Hal itu disampaikan Pelaksana Tugas (Plt) Kadishub Medan Suriono saat menghadiri Rapat Dengar Pendapat (RDP) bersama Komisi 4 DPRD Kota Medan di Gedung DPRD Medan, Selasa (3/3/2026).
Dalam RDP yang dipimpin Ketua Komisi 4 Paul Mei Anton Simanjuntak, Suriono menegaskan bahwa penurunan tarif parkir menjadi Rp4.000 untuk kendaraan roda empat dan Rp2.000 untuk roda dua telah diatur melalui Peraturan Wali Kota Medan No.9 Tahun 2026.
“Penurunan tarif parkir ini sama sekali tidak melanggar aturan yang tertuang di Perda No.1 Tahun 2024,” tegas Suriono yang didampingi Kabid Parkir Kesmedi.
Ia menjelaskan, dalam Pasal 66 ayat 1 Perda No.1 Tahun 2024 disebutkan bahwa struktur dan besaran tarif retribusi jasa umum tercantum dalam lampiran yang menjadi bagian tidak terpisahkan dari perda tersebut.
Pada ayat 2 disebutkan bahwa tarif retribusi dapat ditinjau kembali paling lama tiga tahun. Artinya, peninjauan tarif dimungkinkan sepanjang memenuhi ketentuan.
“Di ayat 3 dijelaskan peninjauan tarif dilakukan dengan memperhatikan indeks harga dan perkembangan perekonomian tanpa menambah objek retribusi jasa umum. Jadi sepanjang tidak menambah objek pungutan, itu bisa dilakukan,” jelasnya.

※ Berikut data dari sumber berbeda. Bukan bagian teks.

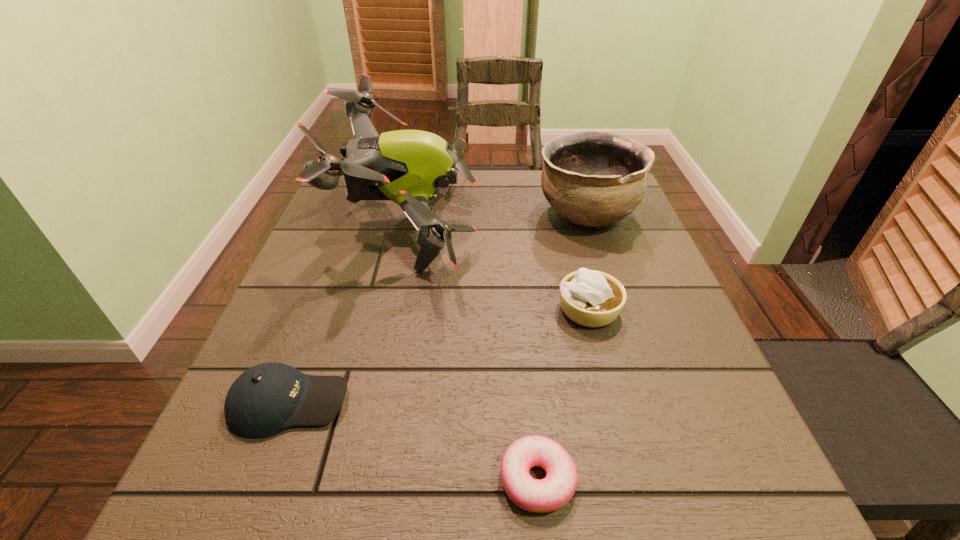
Locate an element on the screen. The width and height of the screenshot is (960, 540). drone is located at coordinates (406, 166).

Image resolution: width=960 pixels, height=540 pixels. What are the coordinates of `pottery` in the screenshot? It's located at (591, 178).

The width and height of the screenshot is (960, 540). I want to click on the third tallest object, so point(590,298).

At what (x,y) coordinates should I click in order to perform the action: click on the fourth tallest object. Please return your answer as a coordinate pair (x, y). The height and width of the screenshot is (540, 960). Looking at the image, I should click on (x=264, y=400).

Identify the location of the second nearest object. The width and height of the screenshot is (960, 540). (264, 400).

Find the location of `the shortest object`. the shortest object is located at coordinates (551, 493).

Find the location of a particular element. This screenshot has height=540, width=960. doughnut is located at coordinates (551, 493).

Where is `vacant area situated on the front-facing side of the drone`? The image size is (960, 540). vacant area situated on the front-facing side of the drone is located at coordinates (593, 225).

Where is `free space located on the front of the pottery`? The image size is (960, 540). free space located on the front of the pottery is located at coordinates (606, 272).

At what (x,y) coordinates should I click in order to perform the action: click on vacant region located 0.300m on the front of the whipped cream. Please return your answer as a coordinate pair (x, y). This screenshot has height=540, width=960. Looking at the image, I should click on (638, 498).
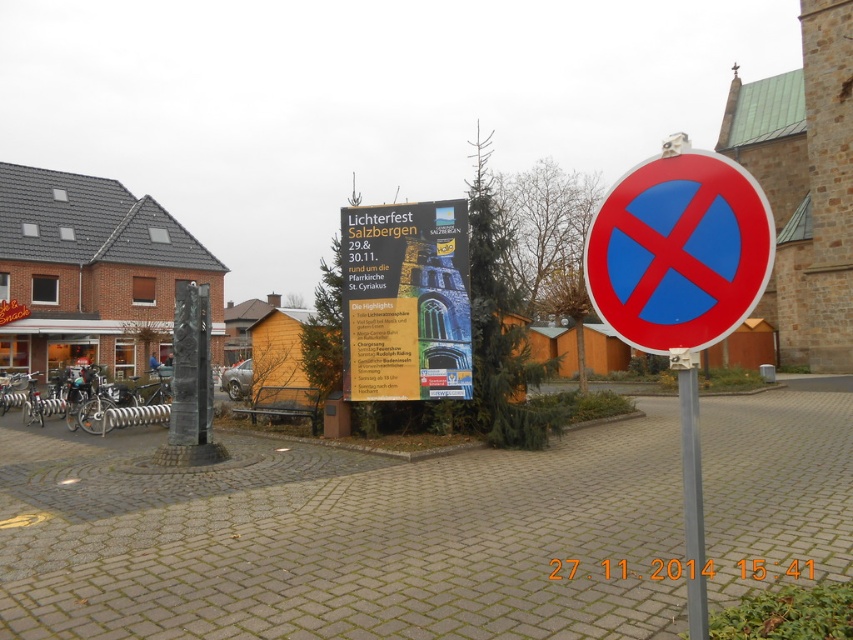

Ia menambahkan, ayat 4 mengatur bahwa hasil peninjauan tarif ditetapkan melalui Peraturan Wali Kota.
“Dalam hal ini, kami berpedoman pada Pasal 66,” ungkap Suriono.
Sebelumnya, anggota Komisi 4 Edwin Sugesti Nasution mempertanyakan dasar hukum perubahan tarif parkir dari Rp5.000 menjadi Rp4.000 untuk roda empat dan dari Rp3.000 menjadi Rp2.000 untuk roda dua melalui Perwal No.9 Tahun 2026.
“Di dalam Perda sudah tertera tarif parkir roda empat Rp5.000 dan roda dua Rp2.000. Kenapa bisa diubah hanya dengan Perwal?” tanyanya.
Setelah menerima penjelasan Dishub, Edwin menyatakan Pemko Medan tetap perlu berkoordinasi dengan DPRD dalam menentukan kebijakan tarif parkir.
“Karena tarif parkir sebelumnya adalah kesepakatan antara Pemko Medan dengan DPRD Medan. Idealnya kalau ada perubahan, Pemko Medan berkoordinasi dengan DPRD Medan,” pungkasnya.